Farm Leaders Deliver Strong Message To Ministers
18 April 2007
Farm Leaders Deliver Strong Message To Ministers
Farm leaders yesterday met with all Cairns Group Ministers and stressed the urgent need for significant progress in the Doha Round of World Trade Organisation negotiations in coming months, with a view to concluding negotiations this year, said Charlie Pedersen, President of Federated Farmers of New Zealand.
“Farm leaders’ told Cairns Group Ministers in Lahore they remained disappointed that the negotiations had not yet been successfully concluded, and that they believe the key reason for this remains a lack of political leadership and vision from WTO members with highly protected agricultural sectors,” Mr Pedersen said.
Mr Pedersen and vice president Don Nicolson are at a meeting of farm leaders from countries including Australia, Canada, Pakistan, Paraguay and New Zealand.
He said farm leaders’ priorities remain:
- Reaching an agreement that will deliver substantial improvements in market access;
- Achieving the early elimination of all forms of export subsidies; and
- Achieving real cuts to current expenditure on trade-distorting production subsidies.

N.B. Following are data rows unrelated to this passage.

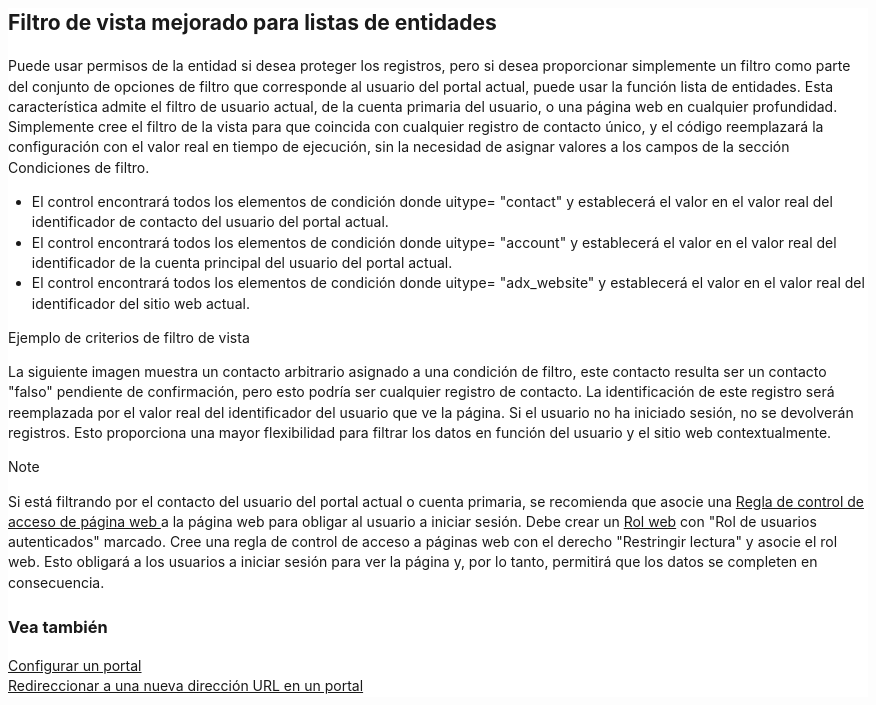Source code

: ## <a name="enhanced-view-filter-for-entity-lists"></a>Filtro de vista mejorado para listas de entidades

Puede usar permisos de la entidad si desea proteger los registros, pero si desea proporcionar simplemente un filtro como parte del conjunto de opciones de filtro que corresponde al usuario del portal actual, puede usar la función lista de entidades. Esta característica admite el filtro de usuario actual, de la cuenta primaria del usuario, o una página web en cualquier profundidad. Simplemente cree el filtro de la vista para que coincida con cualquier registro de contacto único, y el código reemplazará la configuración con el valor real en tiempo de ejecución, sin la necesidad de asignar valores a los campos de la sección Condiciones de filtro.

- El control encontrará todos los elementos de condición donde uitype= "contact" y establecerá el valor en el valor real del identificador de contacto del usuario del portal actual.
- El control encontrará todos los elementos de condición donde uitype= "account" y establecerá el valor en el valor real del identificador de la cuenta principal del usuario del portal actual.
- El control encontrará todos los elementos de condición donde uitype= "adx_website" y establecerá el valor en el valor real del identificador del sitio web actual.

Ejemplo de criterios de filtro de vista

La siguiente imagen muestra un contacto arbitrario asignado a una condición de filtro, este contacto resulta ser un contacto "falso" pendiente de confirmación, pero esto podría ser cualquier registro de contacto. La identificación de este registro será reemplazada por el valor real del identificador del usuario que ve la página. Si el usuario no ha iniciado sesión, no se devolverán registros. Esto proporciona una mayor flexibilidad para filtrar los datos en función del usuario y el sitio web contextualmente.

> [!NOTE]
> Si está filtrando por el contacto del usuario del portal actual o cuenta primaria, se recomienda que asocie una [Regla de control de acceso de página web ](webpage-access-control.md)a la página web para obligar al usuario a iniciar sesión. Debe crear un [Rol web](create-web-roles.md) con "Rol de usuarios autenticados" marcado. Cree una regla de control de acceso a páginas web con el derecho "Restringir lectura" y asocie el rol web. Esto obligará a los usuarios a iniciar sesión para ver la página y, por lo tanto, permitirá que los datos se completen en consecuencia.

### <a name="see-also"></a>Vea también

[Configurar un portal](configure-portal.md)  
[Redireccionar a una nueva dirección URL en un portal](add-redirect-url.md)  
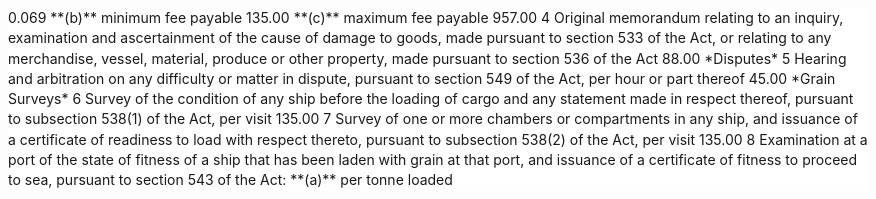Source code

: </td>
<td>0.069</td>
</tr>
<tr>
<td>**(b)** minimum fee payable 

</td>
<td>135.00</td>
</tr>
<tr>
<td>**(c)** maximum fee payable 

</td>
<td>957.00</td>
</tr>
<tr>
<td>4</td>
<td>Original memorandum relating to an inquiry, examination and ascertainment of the cause of damage to goods, made pursuant to section 533 of the Act, or relating to any merchandise, vessel, material, produce or other property, made pursuant to section 536 of the Act </td>
<td>88.00</td>
</tr>
<tr>
<td>*Disputes*</td>
</tr>
<tr>
<td>5</td>
<td>Hearing and arbitration on any difficulty or matter in dispute, pursuant to section 549 of the Act, per hour or part thereof </td>
<td>45.00</td>
</tr>
<tr>
<td>*Grain Surveys*</td>
</tr>
<tr>
<td>6</td>
<td>Survey of the condition of any ship before the loading of cargo and any statement made in respect thereof, pursuant to subsection 538(1) of the Act, per visit </td>
<td>135.00</td>
</tr>
<tr>
<td>7</td>
<td>Survey of one or more chambers or compartments in any ship, and issuance of a certificate of readiness to load with respect thereto, pursuant to subsection 538(2) of the Act, per visit </td>
<td>135.00</td>
</tr>
<tr>
<td>8</td>
<td>Examination at a port of the state of fitness of a ship that has been laden with grain at that port, and issuance of a certificate of fitness to proceed to sea, pursuant to section 543 of the Act:</td>
<td></td>
</tr>
<tr>
<td>**(a)** per tonne loaded 
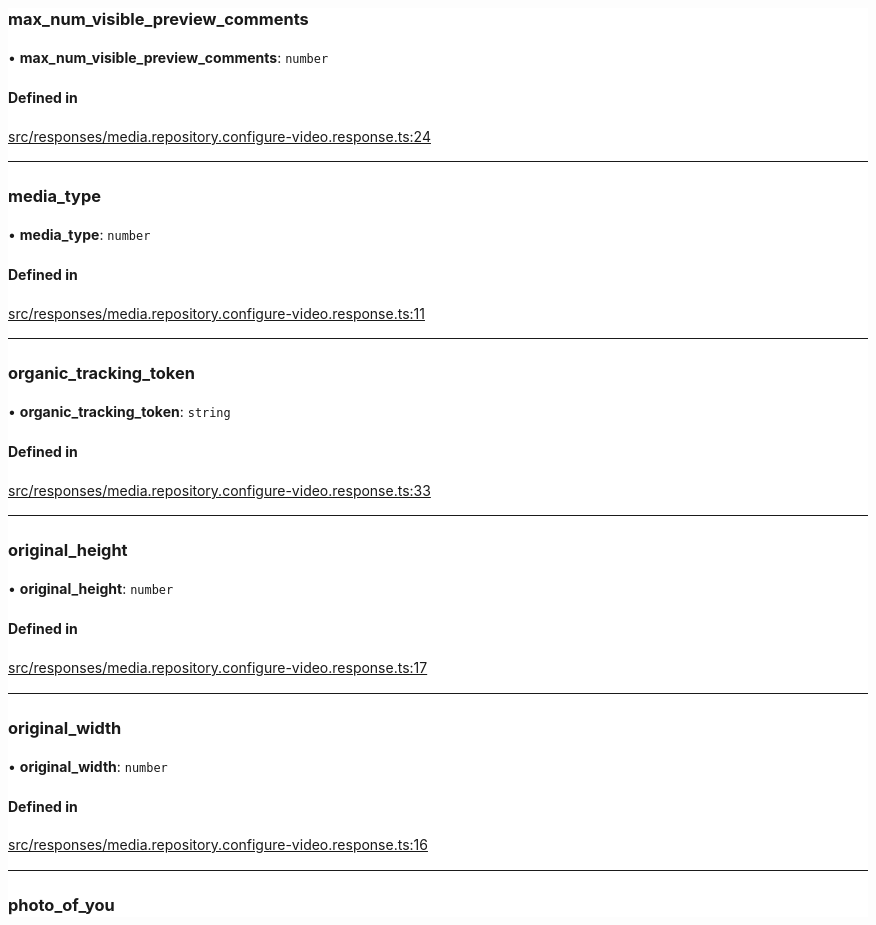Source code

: ### max\_num\_visible\_preview\_comments

• **max\_num\_visible\_preview\_comments**: `number`

#### Defined in

[src/responses/media.repository.configure-video.response.ts:24](https://github.com/Nerixyz/instagram-private-api/blob/4971f34/src/responses/media.repository.configure-video.response.ts#L24)

___

### media\_type

• **media\_type**: `number`

#### Defined in

[src/responses/media.repository.configure-video.response.ts:11](https://github.com/Nerixyz/instagram-private-api/blob/4971f34/src/responses/media.repository.configure-video.response.ts#L11)

___

### organic\_tracking\_token

• **organic\_tracking\_token**: `string`

#### Defined in

[src/responses/media.repository.configure-video.response.ts:33](https://github.com/Nerixyz/instagram-private-api/blob/4971f34/src/responses/media.repository.configure-video.response.ts#L33)

___

### original\_height

• **original\_height**: `number`

#### Defined in

[src/responses/media.repository.configure-video.response.ts:17](https://github.com/Nerixyz/instagram-private-api/blob/4971f34/src/responses/media.repository.configure-video.response.ts#L17)

___

### original\_width

• **original\_width**: `number`

#### Defined in

[src/responses/media.repository.configure-video.response.ts:16](https://github.com/Nerixyz/instagram-private-api/blob/4971f34/src/responses/media.repository.configure-video.response.ts#L16)

___

### photo\_of\_you
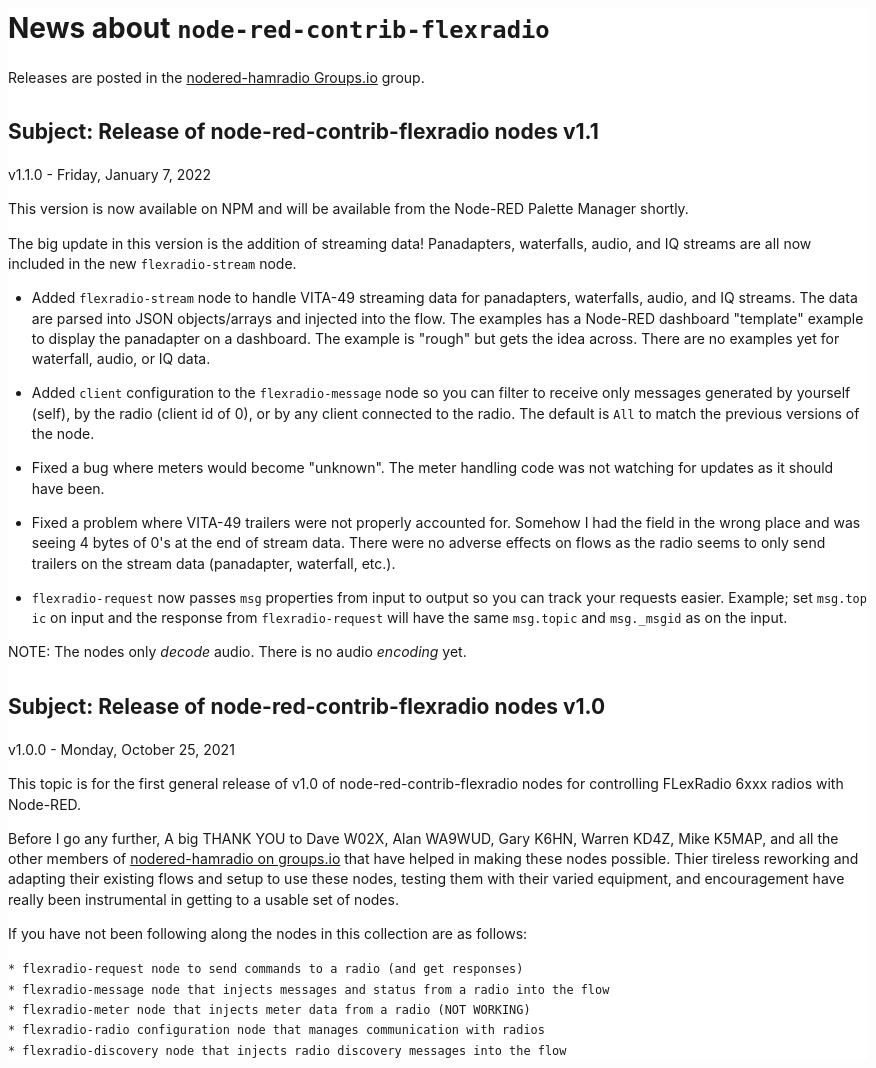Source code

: # News about `node-red-contrib-flexradio`

Releases are posted in the [nodered-hamradio Groups.io](https://groups.io/nodered-hamradio) group.

## Subject: Release of node-red-contrib-flexradio nodes v1.1

v1.1.0 - Friday, January 7, 2022

This version is now available on NPM and will be available from the Node-RED Palette Manager shortly.

The big update in this version is the addition of streaming data! Panadapters, waterfalls, audio, and IQ streams are all now included in the new `flexradio-stream` node.

* Added `flexradio-stream` node to handle VITA-49 streaming data for panadapters, waterfalls, audio, and IQ streams. The data are parsed into JSON objects/arrays and injected into the flow. The examples has a Node-RED dashboard "template" example to display the panadapter on a dashboard. The example is "rough" but gets the idea across. There are no examples yet for waterfall, audio, or IQ data.

* Added `client` configuration to the `flexradio-message` node so you can filter to receive only messages generated by yourself (self), by the radio (client id of 0), or by any client connected to the radio. The default is `All` to match the previous versions of the node. 

* Fixed a bug where meters would become "unknown". The meter handling code was not watching for updates as it should have been.

* Fixed a problem where VITA-49 trailers were not properly accounted for. Somehow I had the field in the wrong place and was seeing 4 bytes of 0's at the end of stream data. There were no adverse effects on flows as the radio seems to only send trailers on the stream data (panadapter, waterfall, etc.).

* `flexradio-request` now passes `msg` properties from input to output so you can track your requests easier. Example; set `msg.topic` on input and the response from `flexradio-request` will have the same `msg.topic` and `msg._msgid` as on the input.

NOTE: The nodes only *decode* audio. There is no audio *encoding* yet.

## Subject: Release of node-red-contrib-flexradio nodes v1.0

v1.0.0 - Monday, October 25, 2021

This topic is for the first general release of v1.0 of node-red-contrib-flexradio nodes for controlling FLexRadio 6xxx radios with Node-RED.

Before I go any further, A big THANK YOU to Dave W02X, Alan WA9WUD, Gary K6HN, Warren KD4Z, Mike K5MAP, and all the other members of [nodered-hamradio on groups.io](https://groups.io/nodered-hamradio) that have helped in making these nodes possible. Thier tireless reworking and adapting their existing flows and setup to use these nodes, testing them with their varied equipment, and encouragement have really been instrumental in getting to a usable set of nodes.

If you have not been following along the nodes in this collection are as follows:

    * flexradio-request node to send commands to a radio (and get responses)
    * flexradio-message node that injects messages and status from a radio into the flow
    * flexradio-meter node that injects meter data from a radio (NOT WORKING)
    * flexradio-radio configuration node that manages communication with radios
    * flexradio-discovery node that injects radio discovery messages into the flow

“Farm leaders said Cairns Group Ministers must ensure the potential gains of any final Doha agreement must not be jeopardised by broad exceptions for ‘sensitive’ agricultural products, ‘special’ agricultural products or new ‘safeguard mechanisms’. And that an outcome along these lines would be unacceptable to Cairns Group farmers,“ Mr Pedersen said.
Trade reform, particularly in the area of agricultural market access, remains a priority because it is a proven way of addressing global poverty and of allowing efficient farmers to realise their full and deserved economic potential, Mr Pedersen said.
Farm leaders’ said developed economies must bring more to the table on market access and domestic support and that additionally leading developing economies must also make a contribution particularly by being fare and reasonable on issues like ‘special products’ and ‘safeguard mechanism’.
“A limited WTO agreement will not be acceptable or sufficient for the world’s farmers. Ultimately, this round’s value will be judged by how successful it was at levelling the playing field and on how much new commercial trade it creates,” Mr Pedersen said.
Farm leaders will meet with a number of Cairns Group ministers, senior officials and WTO Director-General Pascal Lamy in the coming days.
The Cairns Group is a coalition of 19 agricultural exporting countries. It is a diverse coalition bringing together developed and developing countries from Latin America, Africa and the Asia-Pacific region.